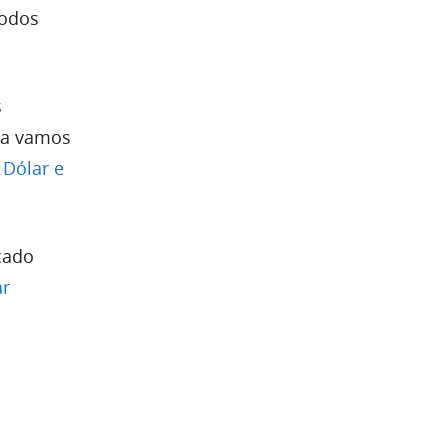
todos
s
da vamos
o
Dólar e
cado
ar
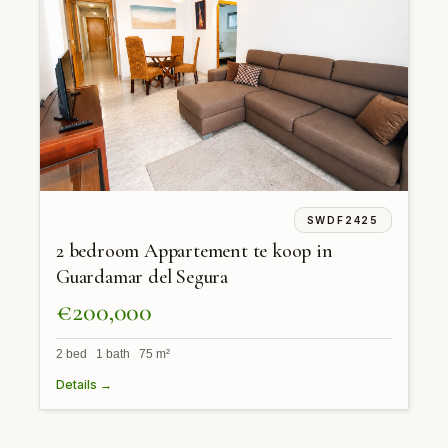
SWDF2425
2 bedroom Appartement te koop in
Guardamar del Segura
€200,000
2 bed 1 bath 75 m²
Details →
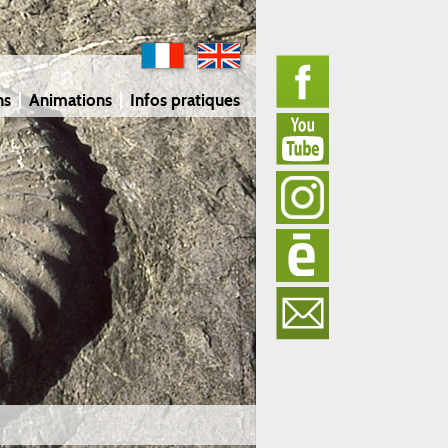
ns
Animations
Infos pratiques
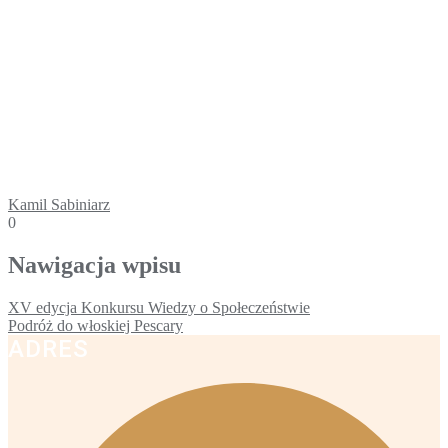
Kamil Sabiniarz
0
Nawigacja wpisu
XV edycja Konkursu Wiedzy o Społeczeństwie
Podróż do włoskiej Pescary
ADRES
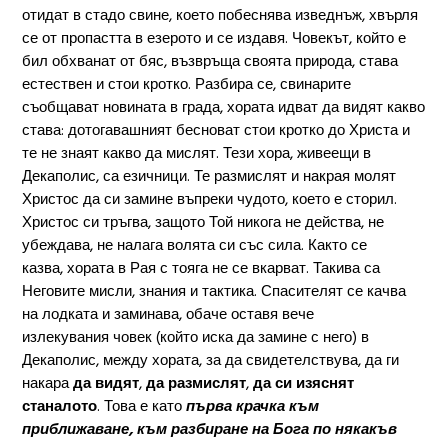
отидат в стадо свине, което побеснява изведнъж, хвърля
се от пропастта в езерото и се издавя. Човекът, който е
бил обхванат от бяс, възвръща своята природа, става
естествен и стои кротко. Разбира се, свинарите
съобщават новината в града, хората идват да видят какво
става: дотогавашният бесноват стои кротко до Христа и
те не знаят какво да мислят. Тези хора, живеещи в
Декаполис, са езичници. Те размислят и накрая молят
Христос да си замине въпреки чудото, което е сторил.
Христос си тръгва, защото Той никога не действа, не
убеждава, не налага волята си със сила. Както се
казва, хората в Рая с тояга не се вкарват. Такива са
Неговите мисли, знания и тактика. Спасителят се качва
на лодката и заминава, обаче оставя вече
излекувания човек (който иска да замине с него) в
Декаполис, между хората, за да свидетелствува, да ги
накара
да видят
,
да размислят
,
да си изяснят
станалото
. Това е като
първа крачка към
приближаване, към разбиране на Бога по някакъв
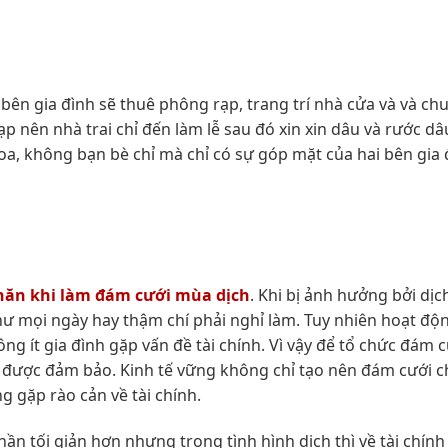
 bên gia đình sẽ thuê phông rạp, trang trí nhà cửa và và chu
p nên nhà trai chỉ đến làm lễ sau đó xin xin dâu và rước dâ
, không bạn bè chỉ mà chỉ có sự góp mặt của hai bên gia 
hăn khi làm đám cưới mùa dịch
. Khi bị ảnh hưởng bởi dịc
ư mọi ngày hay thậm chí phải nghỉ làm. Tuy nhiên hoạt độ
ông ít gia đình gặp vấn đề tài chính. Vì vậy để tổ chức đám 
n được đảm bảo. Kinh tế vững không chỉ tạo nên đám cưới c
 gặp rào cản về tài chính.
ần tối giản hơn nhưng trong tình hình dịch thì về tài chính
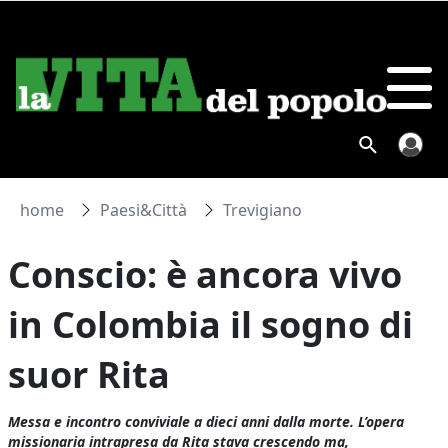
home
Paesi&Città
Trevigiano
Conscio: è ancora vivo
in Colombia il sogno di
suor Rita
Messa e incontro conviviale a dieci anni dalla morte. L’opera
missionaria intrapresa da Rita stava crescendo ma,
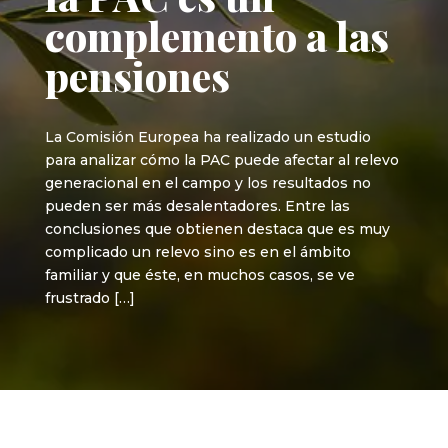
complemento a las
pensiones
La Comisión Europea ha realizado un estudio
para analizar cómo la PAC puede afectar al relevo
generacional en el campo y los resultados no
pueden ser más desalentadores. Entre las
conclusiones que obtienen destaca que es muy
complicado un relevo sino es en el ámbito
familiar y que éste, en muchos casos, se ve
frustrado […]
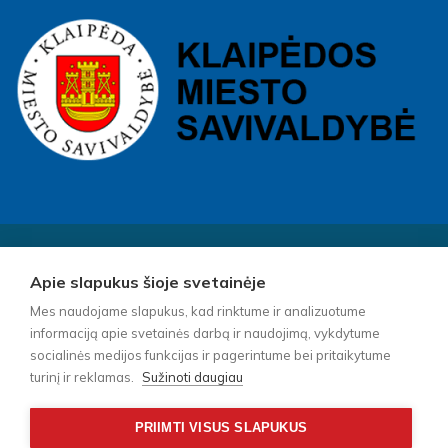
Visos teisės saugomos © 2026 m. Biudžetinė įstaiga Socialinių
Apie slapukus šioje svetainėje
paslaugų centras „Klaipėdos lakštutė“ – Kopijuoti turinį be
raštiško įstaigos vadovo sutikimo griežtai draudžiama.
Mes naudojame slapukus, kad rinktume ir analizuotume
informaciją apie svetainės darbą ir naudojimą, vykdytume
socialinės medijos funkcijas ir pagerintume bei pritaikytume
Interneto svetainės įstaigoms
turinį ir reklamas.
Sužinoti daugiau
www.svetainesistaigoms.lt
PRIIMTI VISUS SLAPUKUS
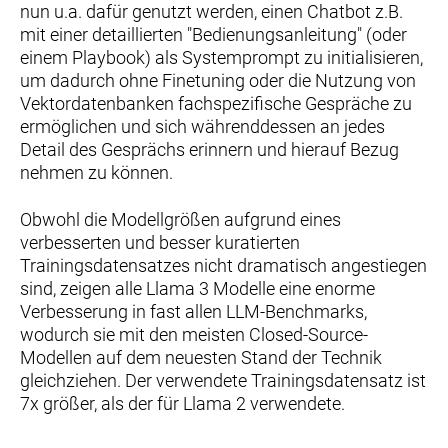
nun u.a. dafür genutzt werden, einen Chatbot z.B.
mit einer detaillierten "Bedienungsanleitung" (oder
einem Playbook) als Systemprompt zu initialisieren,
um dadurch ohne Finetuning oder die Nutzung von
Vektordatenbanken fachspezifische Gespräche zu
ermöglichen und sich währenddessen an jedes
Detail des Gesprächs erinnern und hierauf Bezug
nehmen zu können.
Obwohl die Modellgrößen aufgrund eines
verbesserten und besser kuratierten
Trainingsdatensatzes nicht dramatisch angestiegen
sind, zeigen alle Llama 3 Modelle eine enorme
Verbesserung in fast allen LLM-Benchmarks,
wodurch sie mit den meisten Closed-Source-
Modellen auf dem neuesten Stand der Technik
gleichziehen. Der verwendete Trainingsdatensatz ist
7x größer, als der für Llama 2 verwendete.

------

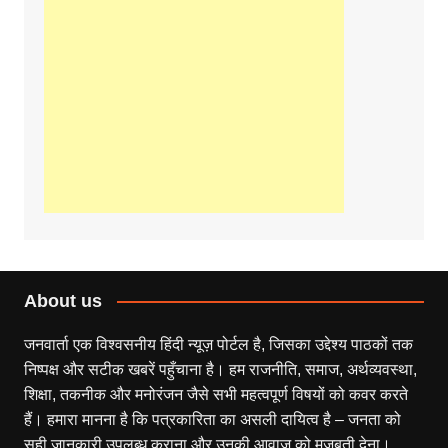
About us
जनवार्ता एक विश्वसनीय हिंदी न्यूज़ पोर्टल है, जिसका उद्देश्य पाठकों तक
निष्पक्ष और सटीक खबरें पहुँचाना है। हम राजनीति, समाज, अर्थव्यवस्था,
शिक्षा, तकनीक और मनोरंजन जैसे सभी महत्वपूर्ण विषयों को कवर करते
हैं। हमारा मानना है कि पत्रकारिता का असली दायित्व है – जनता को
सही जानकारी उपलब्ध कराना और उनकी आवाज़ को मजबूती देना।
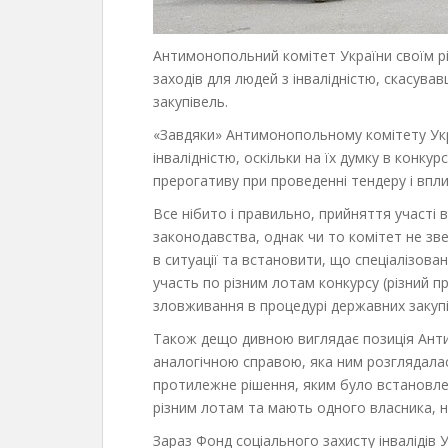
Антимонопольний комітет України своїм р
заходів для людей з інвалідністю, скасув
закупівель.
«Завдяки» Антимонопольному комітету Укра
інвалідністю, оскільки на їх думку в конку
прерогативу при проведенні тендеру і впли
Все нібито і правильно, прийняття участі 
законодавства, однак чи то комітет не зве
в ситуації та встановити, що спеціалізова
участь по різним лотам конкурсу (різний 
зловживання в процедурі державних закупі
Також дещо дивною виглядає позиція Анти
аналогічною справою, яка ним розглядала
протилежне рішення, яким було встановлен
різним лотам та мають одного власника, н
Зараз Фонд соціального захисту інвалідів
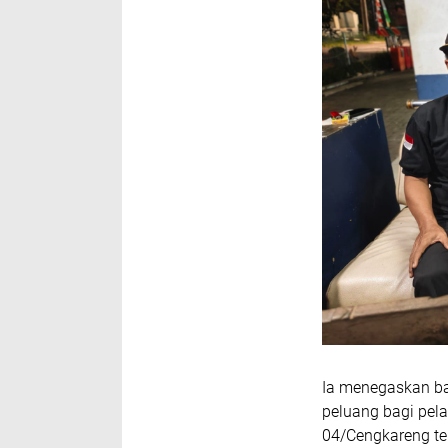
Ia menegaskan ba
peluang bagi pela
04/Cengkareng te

------

*Your goal*
Show the lines above with "Llama".

*Solution to this exercise*
sind, zeigen alle Llama 3 Modelle eine enorme
7x größer, als der für Llama 2 verwendete.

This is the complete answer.